O Guardian escolheu Middlemarch como a melhor obra já escrita na língua inglesa em uma votação entre escritores, acadêmicos e críticos. O retrato de vida provincial do século 19 foi apontado como a grande narrativa de todos os tempos. A escolha foi anunciada em 12 de maio de 2026 pelo veículo britânico.
Publicada originalmente em capítulos entre 1871 e 1872, sob o nome de George Eliot, Mary Ann Evans é reconhecida por inovar ao colocar uma mulher inteligente no centro da ficção inglesa. Dorothea Brooke encarna ideais elevados que se chocam com as limitações da época.

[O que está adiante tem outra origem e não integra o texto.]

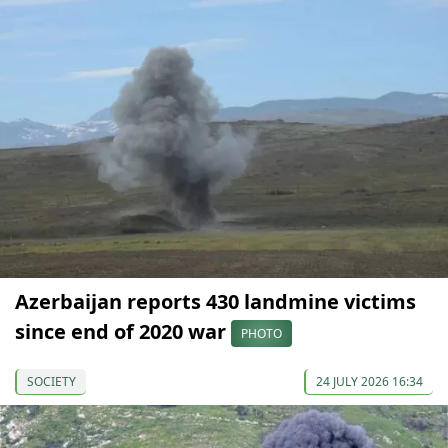
Azerbaijan reports 430 landmine victims
since end of 2020 war
PHOTO
SOCIETY
24 JULY 2026 16:34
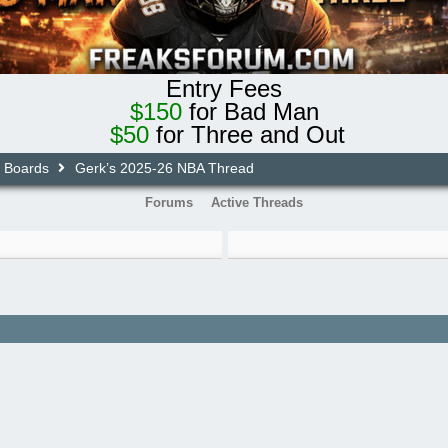
Entry Fees
$150
for Bad Man
$50
for Three and Out
e Boards
Gerk’s 2025-26 NBA Thread
Forums
Active Threads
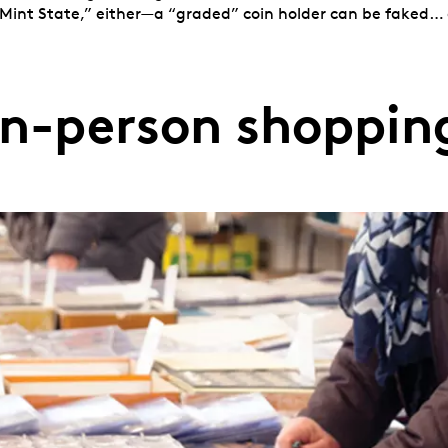
Mint State,” either—a “graded” coin holder can be faked… a
In-person shoppin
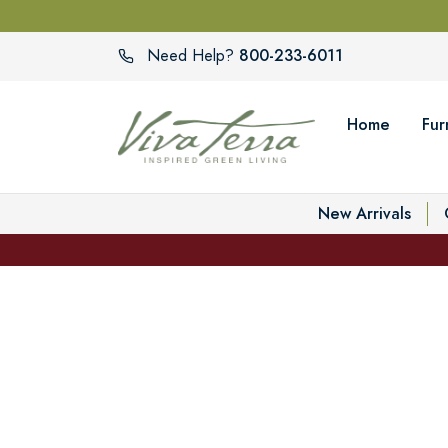
800-233-6011
Need Help?
Home
Fur
New Arrivals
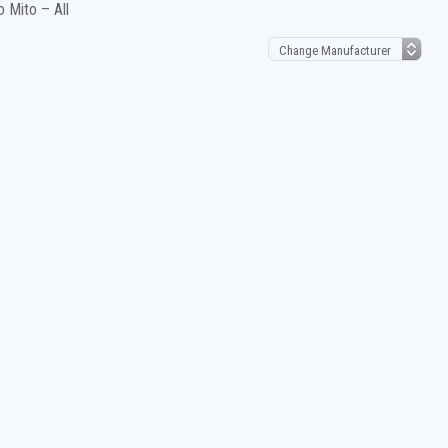
 Mito – All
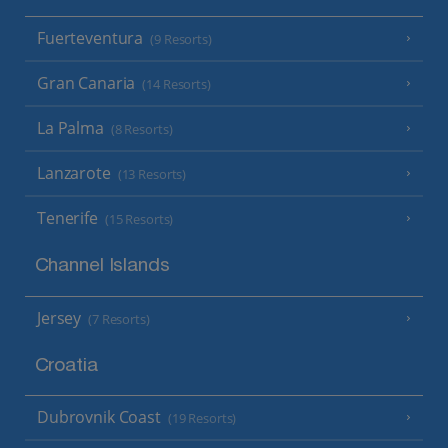
Fuerteventura
(9 Resorts)
Gran Canaria
(14 Resorts)
La Palma
(8 Resorts)
Lanzarote
(13 Resorts)
Tenerife
(15 Resorts)
Channel Islands
Jersey
(7 Resorts)
Croatia
Dubrovnik Coast
(19 Resorts)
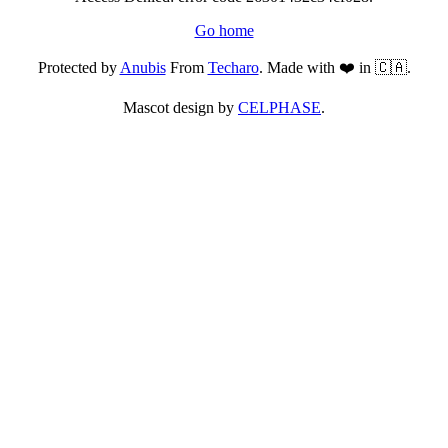
Go home
Protected by
Anubis
From
Techaro
. Made with ❤️ in 🇨🇦.
Mascot design by
CELPHASE
.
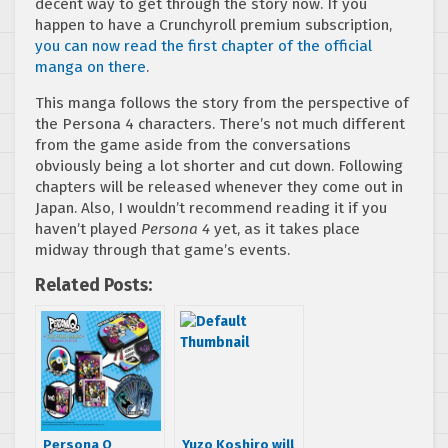
decent way to get through the story now. If you
happen to have a Crunchyroll premium subscription,
you can now read the first chapter of the official
manga on there
.
This manga follows the story from the perspective of
the Persona 4 characters. There’s not much different
from the game aside from the conversations
obviously being a lot shorter and cut down. Following
chapters will be released whenever they come out in
Japan. Also, I wouldn’t recommend reading it if you
haven’t played
Persona 4
yet, as it takes place
midway through that game’s events.
Related Posts:
Persona Q
Yuzo Koshiro will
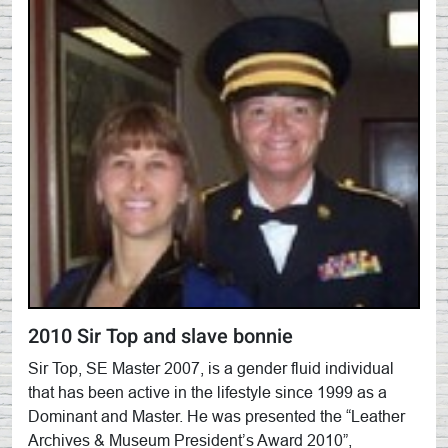
2010 Sir Top and slave bonnie
Sir Top, SE Master 2007, is a gender fluid individual
that has been active in the lifestyle since 1999 as a
Dominant and Master. He was presented the “Leather
Archives & Museum President’s Award 2010”,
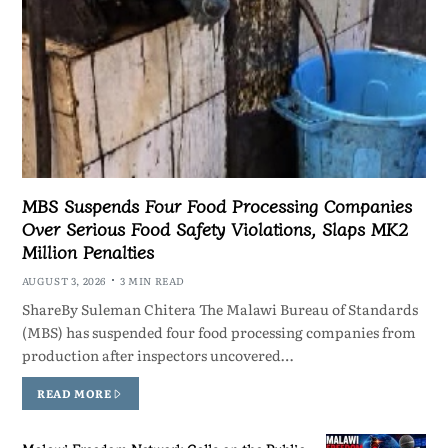
MBS Suspends Four Food Processing Companies
Over Serious Food Safety Violations, Slaps MK2
Million Penalties
AUGUST 3, 2026
3 MIN READ
ShareBy Suleman Chitera The Malawi Bureau of Standards
(MBS) has suspended four food processing companies from
production after inspectors uncovered…
READ MORE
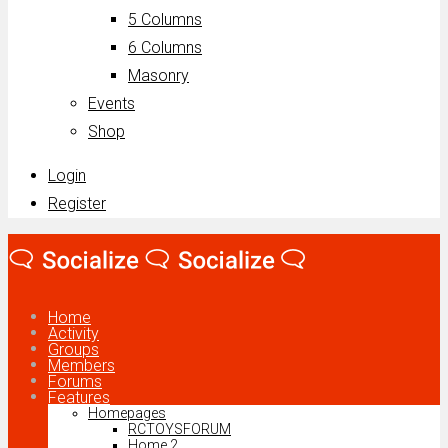
5 Columns
6 Columns
Masonry
Events
Shop
Login
Register
Home
Activity
Groups
Members
Forums
Features
Homepages
RCTOYSFORUM
Home 2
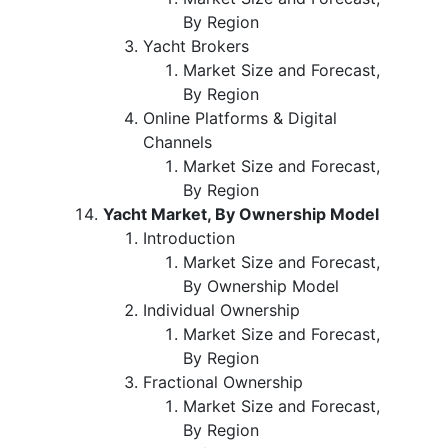
By Region
Yacht Brokers
Market Size and Forecast,
By Region
Online Platforms & Digital
Channels
Market Size and Forecast,
By Region
Yacht Market, By Ownership Model
Introduction
Market Size and Forecast,
By Ownership Model
Individual Ownership
Market Size and Forecast,
By Region
Fractional Ownership
Market Size and Forecast,
By Region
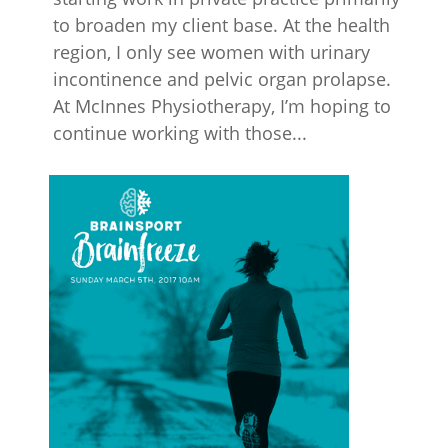
to broaden my client base. At the health
region, I only see women with urinary
incontinence and pelvic organ prolapse.
At McInnes Physiotherapy, I’m hoping to
continue working with those...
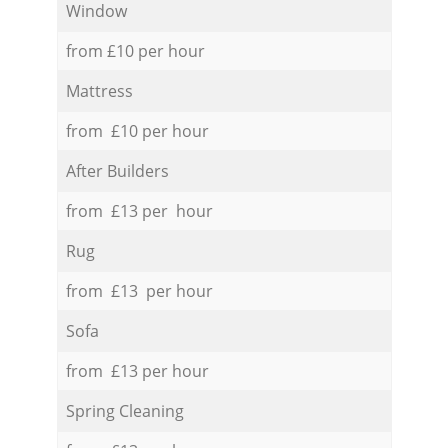
Window
from £10 per hour
Mattress
from £10 per hour
After Builders
from £13 per hour
Rug
from £13 per hour
Sofa
from £13 per hour
Spring Cleaning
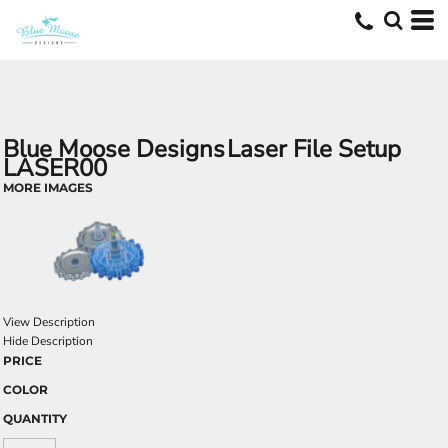
Blue Moose Designs
Laser File Setup
LASER00
MORE IMAGES
View Description
Hide Description
PRICE
COLOR
QUANTITY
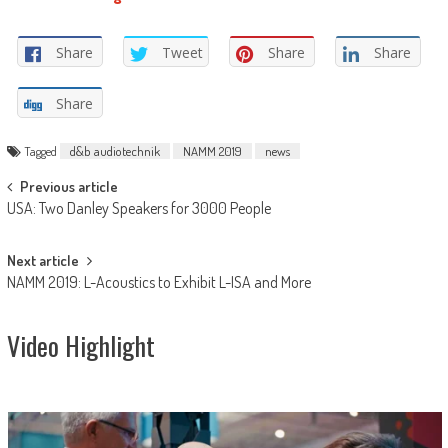
Share
Tweet
Share
Share
Share
Tagged
d&b audiotechnik
NAMM 2019
news
Post
Previous article
USA: Two Danley Speakers for 3000 People
navigation
Next article
NAMM 2019: L-Acoustics to Exhibit L-ISA and More
Video Highlight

O romance está situado quarenta anos antes de sua escrita, próximo à Reforma de 1832 e à chegada das ferrovias. O tempo de mudanças políticas e sociais serve de pano de fundo para a transformação dos personagens, que enfrentam conflitos entre sonho e realidade.
Contexto literário
A obra é vista como marco da literatura realista inglesa ao introduzir uma protagonista complexa e morais ambílias. Foram citados impactos em posteriores referências à interioridade feminina, influenciando autores como Isabel Archer e Mrs Dalloway, apesar de seu estilo não ser amplamente adaptado para TV ou cinema.
Abordagem de Eliot
Eliot utilizava a mudança de ponto de vista como responsabilidade moral, promovendo empatia entre personagens e leitor. A autora, que havia perdido a fé, sugeriu que a divindade pode ser encontrada na compaixão entre as pessoas, conforme a leitura crítica da época.
Recepção e legado
Apesar de elogios, Eliot é frequentemente percebida como mais contida que outras contemporâneas. Sua obra é celebrada pela densidade moral e pela observação minuciosa de comunidades pequenas, com reflexos sobre eleições locais e incertezas nacionais.
Relevância contemporânea
O romance continua a renovar-se para cada geração, segundo a leitura dos editorialistas. A obra é descrita como uma celebração da heroísmo silencioso de vidas comuns e de uma literatura que mergulha na complexidade humana sem recorrer a simplificações.